Благодаря любезности Ричарда Эвелин уже приобрела персональный шашлык из крысы, который принялась методично прожаривать на огне. Увлеченная этим занятием, Эвелин продолжала просвещать членов своей маленькой экспедиции:
– Таким образом, наша теория о том, что при жизни этот человек был большим грешником, имеет право на существование. Видимо, мы были недалеки от истины.
– Значит, ты полагаешь, что он не только был похоронен заживо, – начал размышлять вслух О'Коннелл. – Тот, кто поступил с ним таким образом, еще додумался бросить в его гроб и горсточку пожирающих плоть жуков? Ну, чтобы они загрызли его до смерти?
Эвелин нахмурилась:
– Я бы сказала, что этих жуков там была не «горсточка», а гораздо больше.
– Но что такого мог натворить этот человек, чтобы удостоиться подобных «почестей»? – поинтересовался Джонатан.
О'Коннелл лишь усмехнулся:
– Может быть, он начал заигрывать с дочкой фараона.
– Это самое малое, что могло случиться, – подтвердила Эвелин, медленно поворачивая крысу на огне. – Но, судя потому, что я уже увидела, могу высказать одно смелое предположение. Видимо, нашей мумии пришлось пережить самое страшное из всех древнеегипетских проклятий: хом-дай.

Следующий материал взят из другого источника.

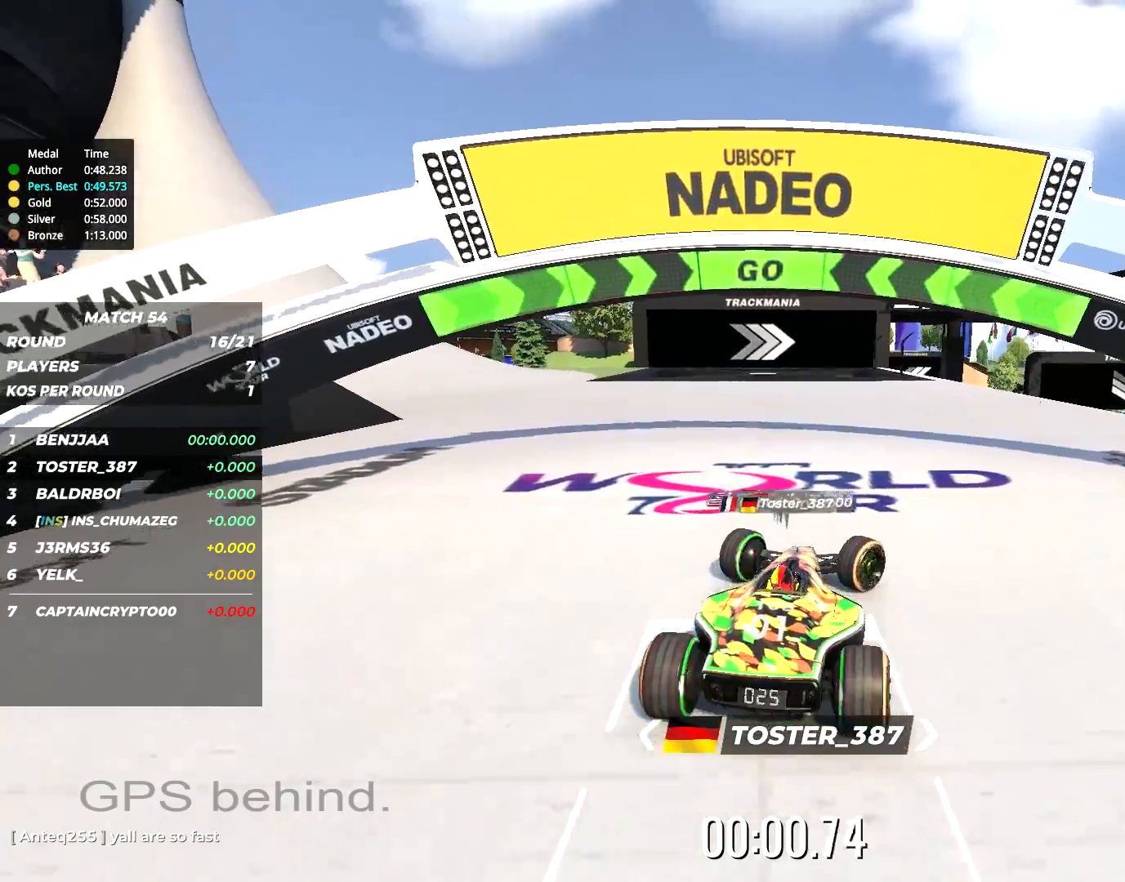
{"keys": ["up"], "events": [[434, "right", "up"]]}
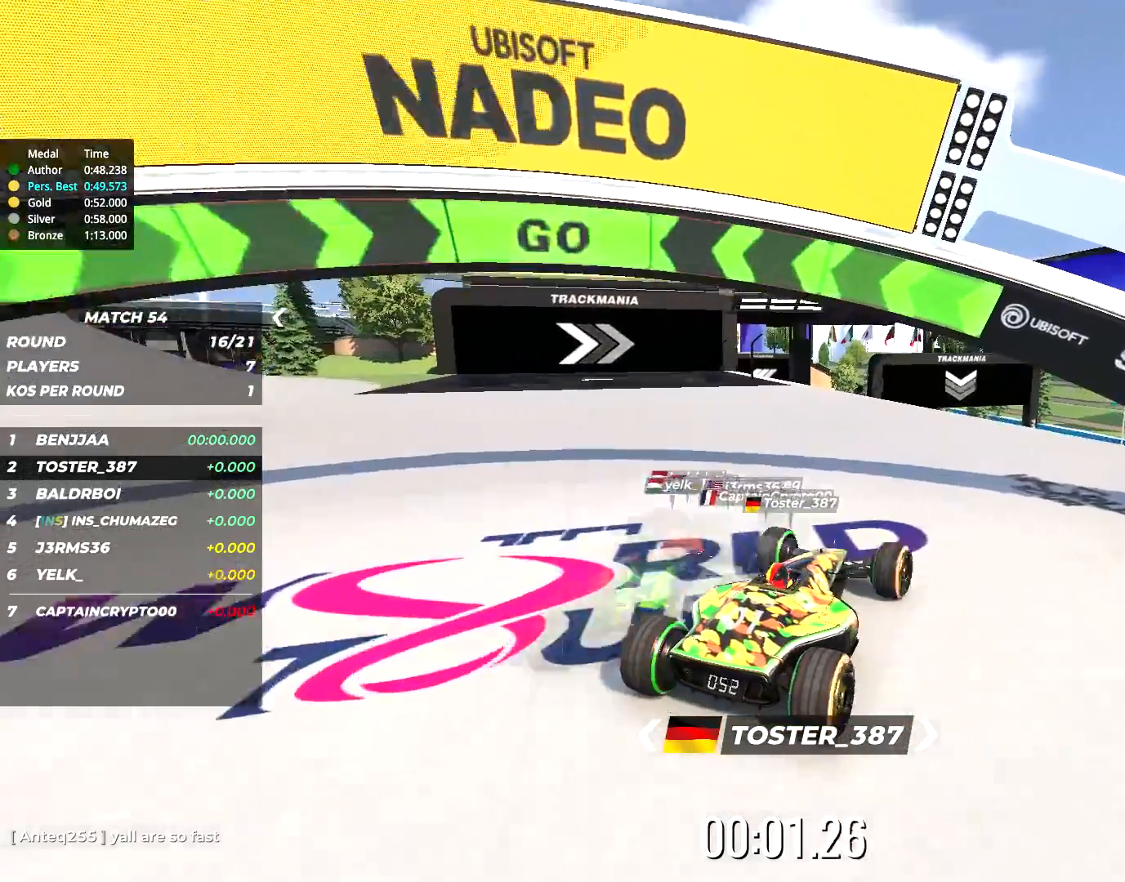
{"keys": ["left", "up"], "events": [[67, "right", "down"], [317, "right", "up"], [450, "left", "down"]]}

И она пояснила, что такая процедура предназначалась лишь для самых порочных людей и злостных святотатцев.
– Но у меня все же остаются некоторые сомнения насчет моей теории, – добавила Эвелин. – Дело в том, что во всех книгах имеются указания на то, что в жизни этот обряд проклятия – хом-дай – никогда так и не был приведен в исполнение.
Джонатан горько усмехнулся:
– Что ж, значит, наша мумия оказалась первой.
– Ты хочешь сказать, что ученые считают, будто такое наказание в действительности ни к кому не применялось? Тогда зачем вообще понадобилось его придумывать?
Эвелин пожала плечами:
– Наверное, оно действовало как угроза, как средство устрашения и сдерживающий фактор. Люди знали, что если кто-то поведет себя уж слишком плохо, ему ой как не поздоровится! Однако в Древнем Египте никто так и не был наказан при помощи хом-дай. Во всяком случае так считает наука. Египтяне очень боялись применить это наказание.
– Но почему? – не переставал удивляться Джонатан. – Я считал, что бояться должен тот, кого наказывают, а вовсе не палач.
– Существуют указания на то, что если тот, кто подвергся пыткам хом-дай, когда-нибудь восстанет из мертвых, – начала Эвелин самым беспечным тоном, словно рассказывала о чем-то обыденном, – то со своим возвращением он принесет на Землю и десять казней египетских.
– Сколько-сколько казней ты сказала? – шутливо переспросил О'Коннелл, хотя взгляд его оставался серьезным и даже настороженным.
Бени, который, казалось, увлеченно обсасывал крысиные косточки и вовсе не прислушивался к разговору, вдруг вставил:
– Это как получилось у Моисея и фараона, да?
– Да, совершенно верно, кивнула Эвелин.
– Интересно, осталось ли у меня в голове хоть что-нибудь из того, чему меня учили в воскресной школе, – оживился Джонатан и начал припоминать, какими же казнями грозили фараону: – Значит, так: лягушки, мухи, саранча... Боже мой, кажется, это все.
– Град, – подсказал Бернс, сидевший по другую сторону костра. – И огонь.
– Солнце должно почернеть, припомнил Хендерсон.
– А вода – превратиться в кровь, – подхватил Дэннэлс.
– Выяснилось, что все это время американцы внимательно прислушивались к разговору конкурентов.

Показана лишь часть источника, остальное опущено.